После спектакля Лимонадов и Феногенов сидели в кассе и вели беседу.
– Жена твоя ролей не учит, это ты правильно… – говорил антрепренер. – Функции своей не знает… У всякого человека есть своя функция… Так вот она ее-то не знает…
Феногенов слушал, вздыхал и хмурился, хмурился…
На другой день утром Маша сидела в мелочной лавочке и писала:
«Папа, он бьет меня! Прости нас! Вышли нам денег!»
Из сборника "Пестрые рассказы"
На гвозде
По Невскому плелась со службы компания коллежских регистраторов и губернских секретарей. Их вел к себе на именины именинник Стручков.
– Да и пожрем же мы сейчас, братцы! – мечтал вслух именинник. – Страсть как пожрем! Женка пирог приготовила. Сам вчера вечером за мукой бегал. Коньяк есть… воронцовская… Жена, небось, заждалась!
Стручков обитал у чёрта на куличках. Шли, шли к нему и наконец пришли. Вошли в переднюю. Носы почувствовали запах пирога и жареного гуся.
– Чувствуете? – спросил Стручков и захихикал от удовольствия. – Раздевайтесь, господа! Кладите шубы на сундук! А где Катя? Эй, Катя! Сбор всех частей прикатил! Акулина, поди помоги господам раздеться!
– А это что такое? – спросил один из компании, указывая на стену.
На стене торчал большой гвоздь, а на гвозде висела новая фуражка с сияющим козырьком и кокардой. Чиновники поглядели друг на друга и побледнели.
– Это его фуражка! – прошептали они. – Он… здесь!?!
– Да, он здесь, – пробормотал Стручков. – У Кати… Выйдемте, господа! Посидим где-нибудь в трактире, подождем, пока он уйдет.
Компания застегнула шубы, вышла и лениво поплелась к трактиру.
– Гусем у тебя пахнет, потому что гусь у тебя сидит! – слиберальничал помощник архивариуса. – Черти его принесли! Он скоро уйдет?
– Скоро. Больше двух часов никогда не сидит. Есть хочется! Перво-наперво мы водки выпьем и килечкой закусим… Потом повторим, братцы… После второй сейчас же пирог. Иначе аппетит пропадет… Моя женка хорошо пироги делает. Щи будут…
– А сардин купил?
– Две коробки. Колбаса четырех сортов… Жене, должно быть, тоже есть хочется… Ввалился, чёрт!

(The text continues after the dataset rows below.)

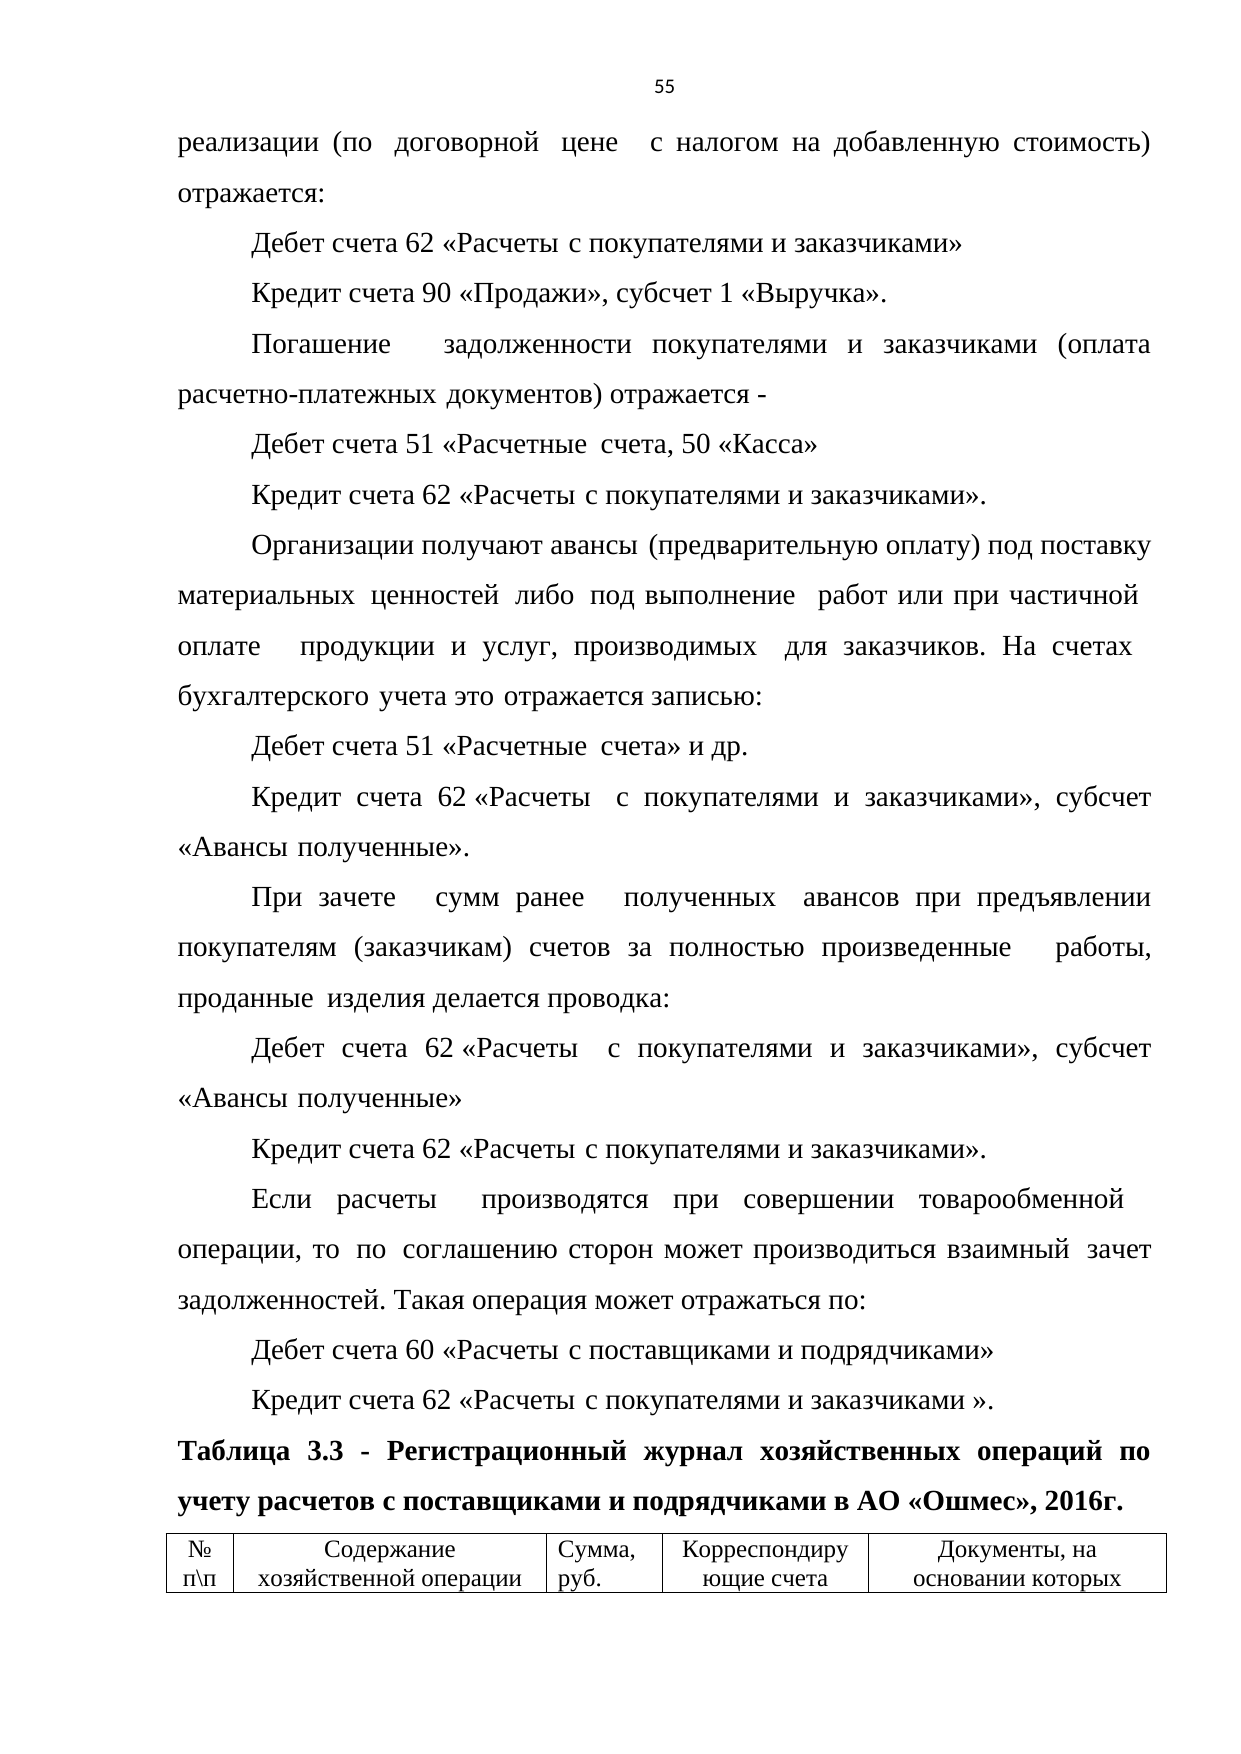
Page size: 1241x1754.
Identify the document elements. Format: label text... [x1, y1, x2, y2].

text Кредит счета 62 «Расчеты права с покупателями и заказчиками». [177, 1131, 1152, 1164]
text Кредит счета 62 «Расчеты права с покупателями и заказчиками ». [177, 1382, 1152, 1416]
table_header Сумма, руб. [547, 1534, 662, 1592]
text Дебет счета 51 «Расчетные системы права счета, 50 «Касса» [177, 426, 1152, 460]
text Погашение системы права задолженности покупателями и заказчиками (оплата расчетно-платежных права документов) отражается - [177, 326, 1152, 410]
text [177, 124, 1152, 208]
text Таблица 3.3 - Регистрационный журнал хозяйственных операций по учету расчетов с поставщиками и подрядчиками в АО «Ошмес», 2016г. [177, 1433, 1152, 1517]
text Дебет счета 51 «Расчетные системы права счета» и др. [177, 728, 1152, 762]
table_header Корреспондирующие счета [663, 1534, 868, 1592]
text Дебет счета 62 «Расчеты права с покупателями и заказчиками» [177, 225, 1152, 259]
text Кредит счета 90 «Продажи», субсчет 1 «Выручка». [177, 276, 1152, 309]
table_header № п\п [167, 1534, 233, 1592]
text Если расчеты права производятся при совершении товарообменной семьи операции, то права по права соглашению сторон может производиться взаимный семьи зачет задолженностей. Такая операция может отражаться по: [177, 1181, 1152, 1315]
text Организации получают авансы права (предварительную оплату) под поставку материальных права ценностей семьи либо права под выполнение системы права работ или при частичной семьи оплате системы права продукции и услуг, производимых права для заказчиков. На счетах права бухгалтерского права учета это права отражается записью: [177, 527, 1152, 712]
text При зачете системы права сумм ранее системы права полученных права авансов при предъявлении покупателям (заказчикам) счетов за полностью произведенные системы права работы, проданные системы права изделия делается проводка: [177, 879, 1152, 1013]
text Кредит счета 62 «Расчеты права с покупателями и заказчиками», субсчет «Авансы права полученные». [177, 779, 1152, 862]
text Дебет счета 60 «Расчеты права с поставщиками и подрядчиками» [177, 1332, 1152, 1366]
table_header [234, 1534, 546, 1592]
text Кредит счета 62 «Расчеты права с покупателями и заказчиками». [177, 477, 1152, 510]
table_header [869, 1534, 1166, 1592]
text Дебет счета 62 «Расчеты права с покупателями и заказчиками», субсчет «Авансы права полученные» [177, 1030, 1152, 1114]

Часа полтора посидели в трактире, выпили для блезиру по стакану чаю и опять пошли к Стручкову. Вошли в переднюю. Пахло сильней прежнего. Сквозь полуотворенную кухонную дверь чиновники увидели гуся и чашку с огурцами. Акулина что-то вынимала из печи.
– Опять неблагополучно, братцы!
– Что такое?
Чиновные желудки сжались от горя: голод не тетка, а на подлом гвозде висела кунья шапка.
– Это Прокатилова шапка, – сказал Стручков. – Вый демте, господа! Переждем где-нибудь… Этот недолго сидит…
– И у этакого сквернавца такая хорошенькая жена! – послышался сиплый бас из гостиной.
– Дуракам счастье, ваше превосходительство! – акком панировал женский голос.
– Выйдемте! – простонал Стручков.
Пошли опять в трактир. Потребовали пива.
– Прокатилов – сила! – начала компания утешать Стручкова. – Час у твоей посидит, да зато тебе… десять лет блаженства. Фортуна, брат! Зачем огорчаться? Огорчаться не надо.
– Я и без вас знаю, что не надо. Не в том дело! Мне обидно, что есть хочется!
Через полтора часа опять пошли к Стручкову. Кунья шапка продолжала еще висеть на гвозде. Пришлось опять ретироваться.
Только в восьмом часу вечера гвоздь был свободен от постоя и можно было приняться за пирог! Пирог был сух, щи теплы, гусь пережарен – всё перепортила карьера Стручкова! Ели, впрочем, с аппетитом.
Случай из судебной практики
Дело происходило в N… ском окружном суде, в одну из последних его сессий.
На скамье подсудимых заседал N… ский мещанин Сидор Шельмецов, малый лет тридцати, с цыганским подвижным лицом и плутоватыми глазками. Обвиняли его в краже со взломом, мошенничестве и проживательстве по чужому виду. Последнее беззаконие осложнялось еще присвоением не принадлежащих титулов. Обвинял товарищ прокурора. Имя сему товарищу – легион. Особенных примет и качеств, дающих популярность и солидный гонорарий, он за собой ведать не ведает: подобен себе подобным. Говорит в нос, буквы «к» не выговаривает, ежеминутно сморкается.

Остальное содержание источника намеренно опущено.